Adding a new transcript classifier

Adding a new classifier of transcripts is perhaps simpler than adding a new quantification tool or analysis statistic; in the Python module classifiers.py, an instance of the class _Classifier should be added to the list _CLASSIFIERS. Any such classifier will automatically be included in the post-quantification analysis performed by piquant, and graphs will be produced showing the variation of statistics as measured across groups of transcripts as defined by the classifier.

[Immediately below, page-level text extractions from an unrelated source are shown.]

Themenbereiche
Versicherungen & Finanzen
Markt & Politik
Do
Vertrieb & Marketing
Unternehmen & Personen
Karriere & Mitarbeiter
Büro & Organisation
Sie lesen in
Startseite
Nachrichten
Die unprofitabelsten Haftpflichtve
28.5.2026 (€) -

Parameters to be supplied to the _Classifier constructor are as follows:

  • column_name: A short name for the classifier, to be used in filenames and CSV column headers.
  • value_extractor: A function which takes a row of a pandas DataFrame containing the results of a quantification run (as described above - such a row describes quantification for a single transcript) and returns a numeric classification value for the transcript indicated by the row.
  • grouped_stats [Optional - default: True]: A boolean. If True, the instance is a “grouped” classifier, which splits transcripts into fixed groups dependent on some property inherent in the transcripts (or their estimated abundances) themselves. If False, the instance is a “distribution” classifier, which splits transcripts into two groups, those above and below some threshold (where that threshold is generally the value of some property of quantification).
  • distribution_plot_range [Optional - default: None]: If grouped_stats is False, this parameter should either be a tuple of two numbers or None. If a tuple is supplied, these should be the minimum and maximum values of the “distribution” classifier threshold to be used in plots produced by this classifier.
  • plot_title [Optional - default: None]: A human-readable description for the classifier, to appear in graph titles and axis labels. If not supplied, the value of the column_name parameter will be used.

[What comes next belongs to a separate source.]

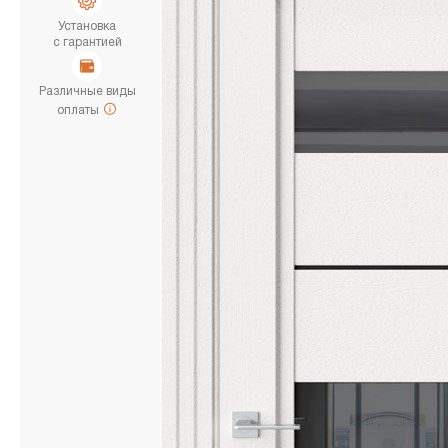
Установка
с гарантией
Различные виды
оплаты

Note that a subclass, _LevelsClassifier, of _Classifier is supplied, which aids the construction of classifiers which group transcripts based on ranges of some parameter that takes many possible values (for example, transcript length in base pairs, or transcript abundance measured in TPM). Parameters to be supplied to the _LevelsClassifier constructor are as follows:

  • column_name: As for _Classifier.
  • value_extractor: A function which takes a row of a pandas DataFrame (as described for _Classifier above) and extracts a numeric classification value for the transcript indicated by the row. Note, however, that transcripts are classified into groups based on the particular range this values falls into, as determined by the levels and closed parameters below.
  • levels: A list of numbers defining the ranges of values (as determined by the value_extractor function) for which transcripts are considered to belong to the same group. The first group consists of all transcripts whose value is less than or equal to the first item in levels; the second group those transcripts whose value is greater than the first item in levels and less than or equal to the second item, and so on. The nature of the final group is determined by the parameter closed below.
  • closed [Optional - default: False]: A boolean. If False, the final group for the classifier consists of all transcripts whose value (as determined by the value_extractor function) is greater than or equal to the last item in levels. If True, there is no such open range: the final group consists of all transcripts whose value is greater than or equal to the last but one item in levels, and less than or equal to the last item.
  • plot_title [Optional - default: None]: As for _Classifier.